Разведчики доложили, что в двух деревенских домах топят. Не обнаружено ни караулов, ни следов вокруг ограды. Следы, впрочем, мог засыпать снег. Он и сейчас падал — неспешно, размеренно. Должно быть, собрался идти до скончания веков.
На снегу начертили план деревни одна улица с запада на восток, далеко стоящие друг от друга дома, жилые — в центре. Разведчикам пришлось повторить доклад дважды: Растус не сразу сосредоточился. Пока слушал, чувствовал, что вокруг словно бы похолодало. Нексум уходил, удалялся, и радость стремительно отливала от сердца. Закончилось его половодье, и длилось-то всего ничего, а бед наделало много. Чистая вода отхлынула, оставив после себя осклизлое дно с гнилыми лужами, обнажила угловатые камни и раскисшую глину. Растус обхватил Уирку одной рукой, другой взялся за поводья и скомандовал:
— Вперед!
Деревня стояла на склоне холма, за полуразрушенным частоколом. Растус приказал обыскать каждый дом, каждый погреб, а сам поехал вдоль частокола, и взял с собой только Артуса и его молодцов.
Лошади с трудом пробирались по заснеженному склону. Когда завернули за угол, Растус увидел висящую на одной петле калитку и от нее четкий след — кто-то недавно проехал верхом. То есть Растус точно знал, кто. И понял вдруг, что в деревне больше никого нет. Совсем никого. Ишь, в двух домах очаги они разожгли… Он наклонился к уху Уирки:
— Вздумала меня обмануть?
Та обернулась.
— Ансельм мне дядя, а ты, значит, тетушка? — И, получив тычок в зубы, улыбнулась так, что аж блеснуло. — Ты думал, Ансельм скрывает вашу связь? Вы нексумы, а ты его не знаешь.
Растус еле сдержал руку: очень уж хотелось размазать эту глумливую морду в кашу. Он направил коня по следу, в низину, к ручью, что ворочался в снегах как живое существо. Здесь след терялся. Ансельм, получается, пустил лошадь по ручью — вверх ли, вниз? Растус вслушивался — и не находил отклика. Говорят, многие нексумы могут определить местонахождение друг друга так четко, словно связаны веревкой. Ничего подобного Растус никогда не мог.

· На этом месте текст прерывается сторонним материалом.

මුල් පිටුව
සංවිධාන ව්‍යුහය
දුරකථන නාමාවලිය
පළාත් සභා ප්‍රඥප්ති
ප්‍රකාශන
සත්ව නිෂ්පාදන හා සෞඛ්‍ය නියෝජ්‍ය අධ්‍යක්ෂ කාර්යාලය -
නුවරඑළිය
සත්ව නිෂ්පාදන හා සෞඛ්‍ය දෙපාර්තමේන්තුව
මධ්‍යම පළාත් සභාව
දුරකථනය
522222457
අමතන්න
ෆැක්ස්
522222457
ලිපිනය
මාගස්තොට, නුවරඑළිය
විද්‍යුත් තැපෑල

Преследовать дальше? Разделиться? И влететь в ловушку, наверняка приготовленную Ансельмом?
— Возвращаемся, — приказал он.
В деревне, как и ожидалось, никого не было. Невычищенные очаги чадили в разоренных, давно покинутых домах. Грубая, наспех сделанная приманка, чтобы заманить Растуса. Как же легко его провели! И, конечно, главной наживкой был Ансельм.
Домой добрались еще быстрее, чем до деревни. И увидели у дома свежие следы — снегопад, впрочем, успел сгладить их очертания. Судя по всему, враги прошли по заледеневшей реке как по дороге. Побывали в доме и вернулись, оставив Растуса — с чем? Об этом не хотелось и думать.
Растус отвесил пленнице подзатыльник и соскочил с седла. Поводья перекинул Артусу.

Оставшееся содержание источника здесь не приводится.